# [Required work]
The whole listing, please: repeat it exactly, with the pictures left out.

# [Source material]
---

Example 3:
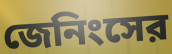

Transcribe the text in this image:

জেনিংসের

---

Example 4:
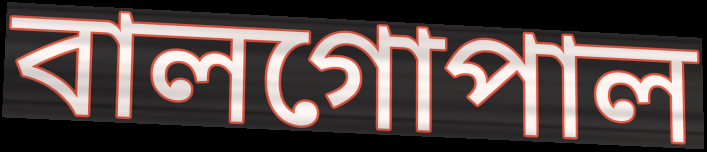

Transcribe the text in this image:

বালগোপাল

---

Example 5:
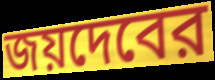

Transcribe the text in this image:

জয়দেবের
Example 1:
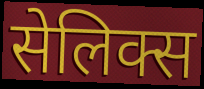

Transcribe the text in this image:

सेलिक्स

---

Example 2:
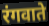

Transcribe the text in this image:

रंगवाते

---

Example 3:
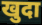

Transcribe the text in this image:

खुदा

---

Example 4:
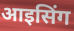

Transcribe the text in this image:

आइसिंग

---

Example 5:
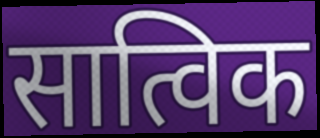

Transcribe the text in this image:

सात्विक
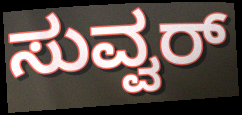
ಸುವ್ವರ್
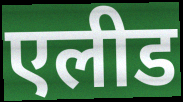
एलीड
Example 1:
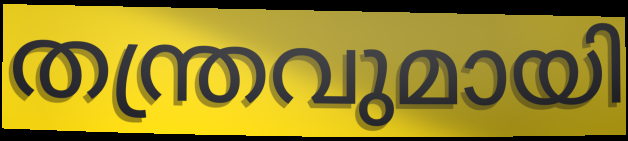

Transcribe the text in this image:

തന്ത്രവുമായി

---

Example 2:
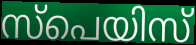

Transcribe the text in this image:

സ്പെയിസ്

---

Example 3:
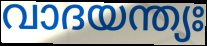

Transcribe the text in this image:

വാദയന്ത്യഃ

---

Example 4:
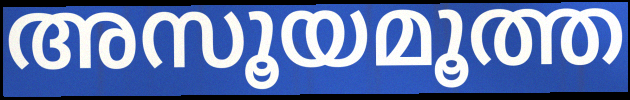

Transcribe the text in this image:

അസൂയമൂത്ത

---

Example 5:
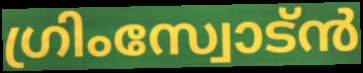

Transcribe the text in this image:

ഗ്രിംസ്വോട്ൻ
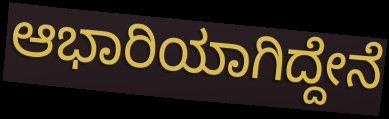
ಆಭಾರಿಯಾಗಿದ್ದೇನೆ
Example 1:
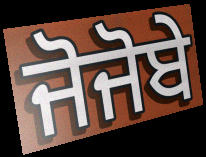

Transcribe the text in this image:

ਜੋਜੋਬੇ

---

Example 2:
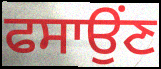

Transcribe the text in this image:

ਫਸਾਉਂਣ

# [Exercise output]
---

Example 3:

Transcribe the text in this image:

জেনিংসের

---

Example 4:

Transcribe the text in this image:

বালগোপাল

---

Example 5:

Transcribe the text in this image:

জয়দেবের
Example 1:

Transcribe the text in this image:

सेलिक्स

---

Example 2:

Transcribe the text in this image:

रंगवाते

---

Example 3:

Transcribe the text in this image:

खुदा

---

Example 4:

Transcribe the text in this image:

आइसिंग

---

Example 5:

Transcribe the text in this image:

सात्विक
ಸುವ್ವರ್
एलीड
Example 1:

Transcribe the text in this image:

തന്ത്രവുമായി

---

Example 2:

Transcribe the text in this image:

സ്പെയിസ്

---

Example 3:

Transcribe the text in this image:

വാദയന്ത്യഃ

---

Example 4:

Transcribe the text in this image:

അസൂയമൂത്ത

---

Example 5:

Transcribe the text in this image:

ഗ്രിംസ്വോട്ൻ
ಆಭಾರಿಯಾಗಿದ್ದೇನೆ
Example 1:

Transcribe the text in this image:

ਜੋਜੋਬੇ

---

Example 2:

Transcribe the text in this image:

ਫਸਾਉਂਣ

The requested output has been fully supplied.